ULA’s second launch in 2015 thunders aloft from the US West Coast with NASA’s Soil Moisture Active Passive mission (SMAP). It is the first US Earth-observing satellite designed to collect global observations of surface soil moisture.
SMAP will blastoff from Space Launch Complex 2 at Vandenberg AFB at 9:20 a.m. EST (6:20 a.m. PST) on ULA’s Delta II rocket.
“It goes without saying: ULA had a banner year,” Bruno said. “As we look ahead to 2015, we could not be more honored to continue supporting our nation in one of the most technologically complex, critical American needs: affordable, reliable access to space.”
ULA began operations in December 2006 with the merger of the expendable launch vehicle operations of Boeing and Lockheed Martin.
Overall, the 14-mission launch manifest in 2014 included 9 national security space missions, 3 space exploration missions, including NASA’s Orion EFT-1 and 2 commercial missions.
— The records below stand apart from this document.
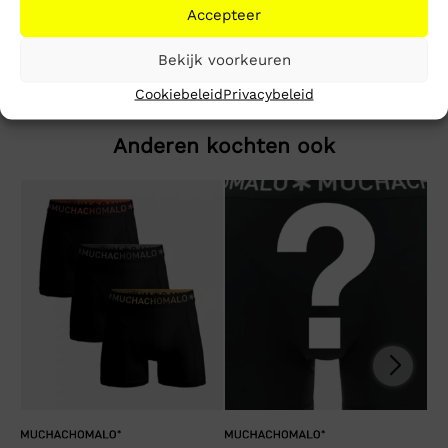
Accepteer
Distressed Denim Shorts
Bekijk voorkeuren
Cookiebeleid
Privacybeleid
Anderen kochten ook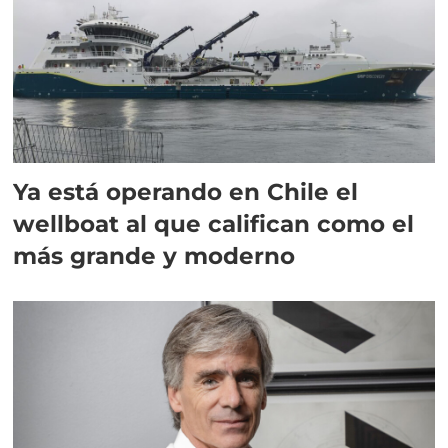
Ya está operando en Chile el
wellboat al que califican como el
más grande y moderno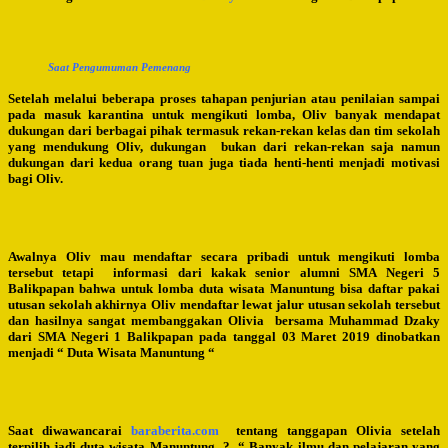
Saat Pengumuman Pemenang
Setelah melalui beberapa proses tahapan penjurian atau penilaian sampai
pada masuk karantina untuk mengikuti lomba, Oliv banyak mendapat
dukungan dari berbagai pihak termasuk rekan-rekan kelas dan tim sekolah
yang mendukung Oliv, dukungan bukan dari rekan-rekan saja namun
dukungan dari kedua orang tuan juga tiada henti-henti menjadi motivasi
bagi Oliv.
Awalnya Oliv mau mendaftar secara pribadi untuk mengikuti lomba
tersebut tetapi informasi dari kakak senior alumni SMA Negeri 5
Balikpapan bahwa untuk lomba duta wisata Manuntung bisa daftar pakai
utusan sekolah akhirnya Oliv mendaftar lewat jalur utusan sekolah tersebut
dan hasilnya sangat membanggakan Olivia bersama Muhammad Dzaky
dari SMA Negeri 1 Balikpapan pada tanggal 03 Maret 2019 dinobatkan
menjadi “ Duta Wisata Manuntung “
Saat diwawancarai
baraberita.com
tentang tanggapan Olivia setelah
terpilih jadi duta wisata Manuntung ? “ Banyak ilmu dan pelajaran yang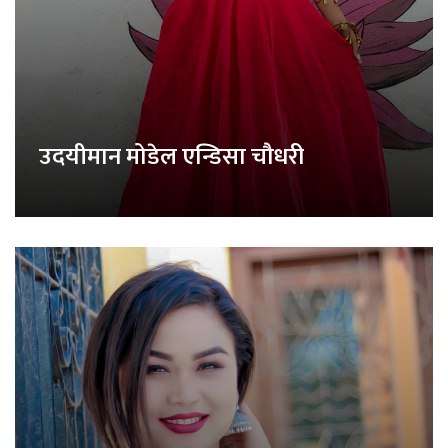
उदयीमान मोडेल एन्डिसा चौधरी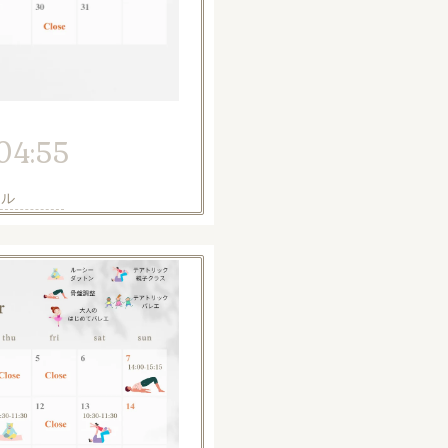
04:55
ール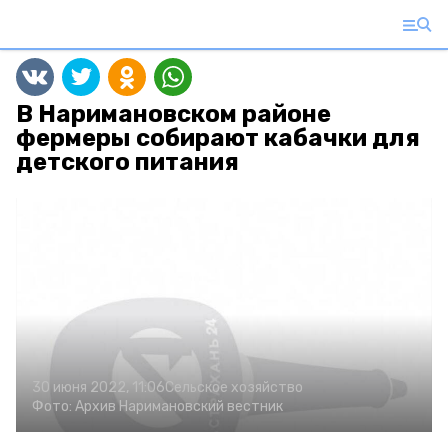
В Наримановском районе
фермеры собирают кабачки для
детского питания
30 июня 2022, 11:06
Сельское хозяйство
Фото:
Архив
Наримановский вестник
Beyond MUOS-3 and SMAP, the launch manifest on tap for 2015 also includes additional NASA science satellites, an ISS commercial cargo resupply mission as well as more GPS satellites for military and civilian uses and top secret national security launches using the Delta II, Delta IV and the Atlas V boosters.
NASA’s Magnetospheric Multiscale Mission (MMS) to study Earth’s magnetic reconnection is scheduled for launch on an Atlas V 421 booster on March 12 from Cape Canaveral. See my up close visit with MMS and NASA Administrator Charles Bolden at NASA Goddard Space Flight Center detailed in my story – here.
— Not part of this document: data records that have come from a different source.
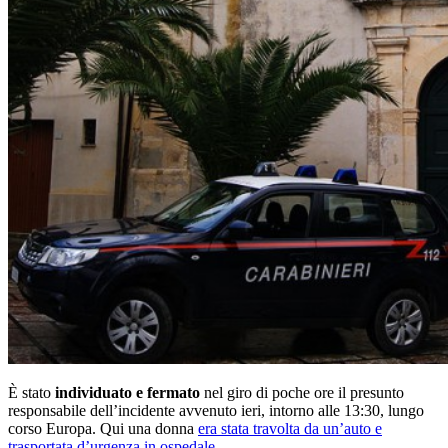
È stato
individuato e fermato
nel giro di poche ore il presunto
responsabile dell’incidente avvenuto ieri, intorno alle 13:30, lungo
corso Europa. Qui una donna
era stata travolta da un’auto e
trasportata d’urgenza in ospedale.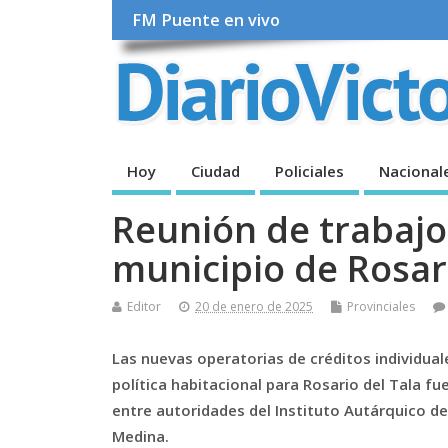
FM Puente en vivo
Hoy
Ciudad
Policiales
Nacional
Reunión de trabajo 
municipio de Rosari
Editor
20 de enero de 2025
Provinciales
Las nuevas operatorias de créditos individuale
política habitacional para Rosario del Tala 
entre autoridades del Instituto Autárquico de
Medina.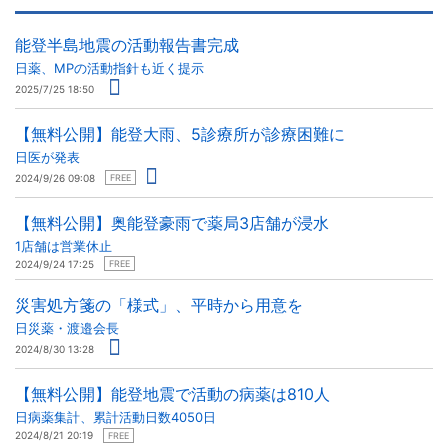
能登半島地震の活動報告書完成
日薬、MPの活動指針も近く提示
2025/7/25 18:50
【無料公開】能登大雨、5診療所が診療困難に
日医が発表
2024/9/26 09:08
FREE
【無料公開】奥能登豪雨で薬局3店舗が浸水
1店舗は営業休止
2024/9/24 17:25
FREE
災害処方箋の「様式」、平時から用意を
日災薬・渡邉会長
2024/8/30 13:28
【無料公開】能登地震で活動の病薬は810人
日病薬集計、累計活動日数4050日
2024/8/21 20:19
FREE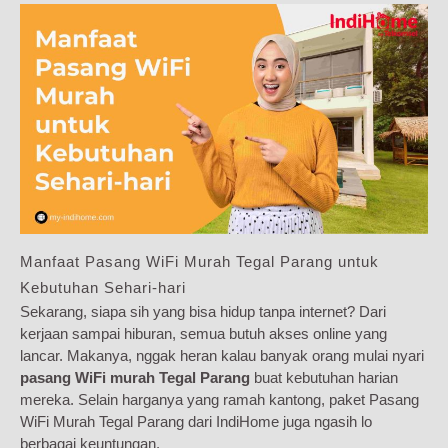
Manfaat Pasang WiFi Murah Tegal Parang untuk
Kebutuhan Sehari-hari
Sekarang, siapa sih yang bisa hidup tanpa internet? Dari
kerjaan sampai hiburan, semua butuh akses online yang
lancar. Makanya, nggak heran kalau banyak orang mulai nyari
pasang WiFi murah Tegal Parang
buat kebutuhan harian
mereka. Selain harganya yang ramah kantong, paket Pasang
WiFi Murah Tegal Parang dari IndiHome juga ngasih lo
berbagai keuntungan.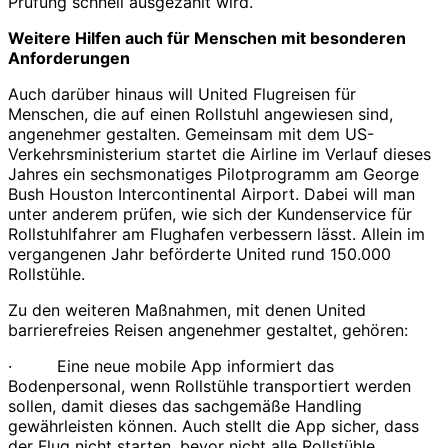
Prüfung schnell ausgezahlt wird.
Weitere Hilfen auch für Menschen mit besonderen
Anforderungen
Auch darüber hinaus will United Flugreisen für
Menschen, die auf einen Rollstuhl angewiesen sind,
angenehmer gestalten. Gemeinsam mit dem US-
Verkehrsministerium startet die Airline im Verlauf dieses
Jahres ein sechsmonatiges Pilotprogramm am George
Bush Houston Intercontinental Airport. Dabei will man
unter anderem prüfen, wie sich der Kundenservice für
Rollstuhlfahrer am Flughafen verbessern lässt. Allein im
vergangenen Jahr beförderte United rund 150.000
Rollstühle.
Zu den weiteren Maßnahmen, mit denen United
barrierefreies Reisen angenehmer gestaltet, gehören:
· Eine neue mobile App informiert das
Bodenpersonal, wenn Rollstühle transportiert werden
sollen, damit dieses das sachgemäße Handling
gewährleisten können. Auch stellt die App sicher, dass
der Flug nicht starten, bevor nicht alle Rollstühle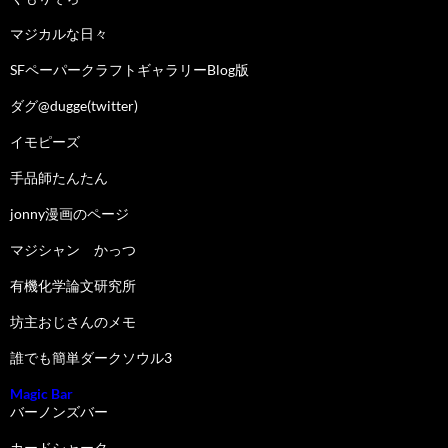
マジカルな日々
SFペーパークラフトギャラリーBlog版
ダグ@dugge(twitter)
イモピーズ
手品師たんたん
jonny漫画のページ
マジシャン かっつ
有機化学論文研究所
坊主おじさんのメモ
誰でも簡単ダークソウル3
Magic Bar
バーノンズバー
カードシャーク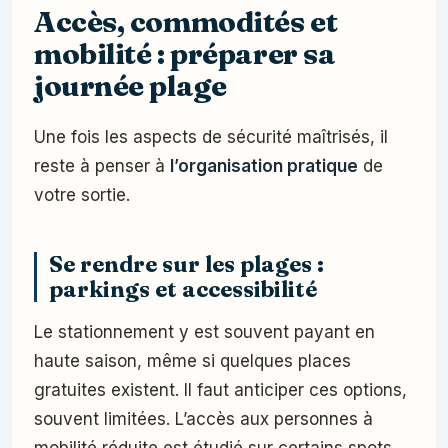
Accès, commodités et
mobilité : préparer sa
journée plage
Une fois les aspects de sécurité maîtrisés, il
reste à penser à
l’organisation pratique
de
votre sortie.
Se rendre sur les plages :
parkings et accessibilité
Le stationnement y est souvent payant en
haute saison, même si quelques places
gratuites existent. Il faut anticiper ces options,
souvent limitées. L’accès aux personnes à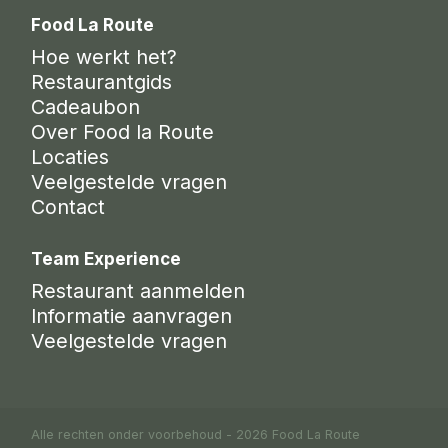
Food La Route
Hoe werkt het?
Restaurantgids
Cadeaubon
Over Food la Route
Locaties
Veelgestelde vragen
Contact
Team Experience
Restaurant aanmelden
Informatie aanvragen
Veelgestelde vragen
Alle rechten onder voorbehoud - 2026 Food La Route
In March, June and September the GPS 2F-9, 2F-10 and 2F-11 navigation satellites will launch on Delta IV and Atlas V rockets from Cape Canaveral.
Two top secret NRO satellites are set to launch on a Delta IV and Atlas in April and August from Vandenberg.
An Air Force Orbital Test Vehicle (OTV) space plane may launch as soon as May atop an Atlas V from Cape Canaveral.
The MUOS-4 liftoff is set for August on another Atlas from the Cape.
The Morelos 3 communications satellite for the Mexican Ministry of Communications and Transportation is due to launch in October from the Cape.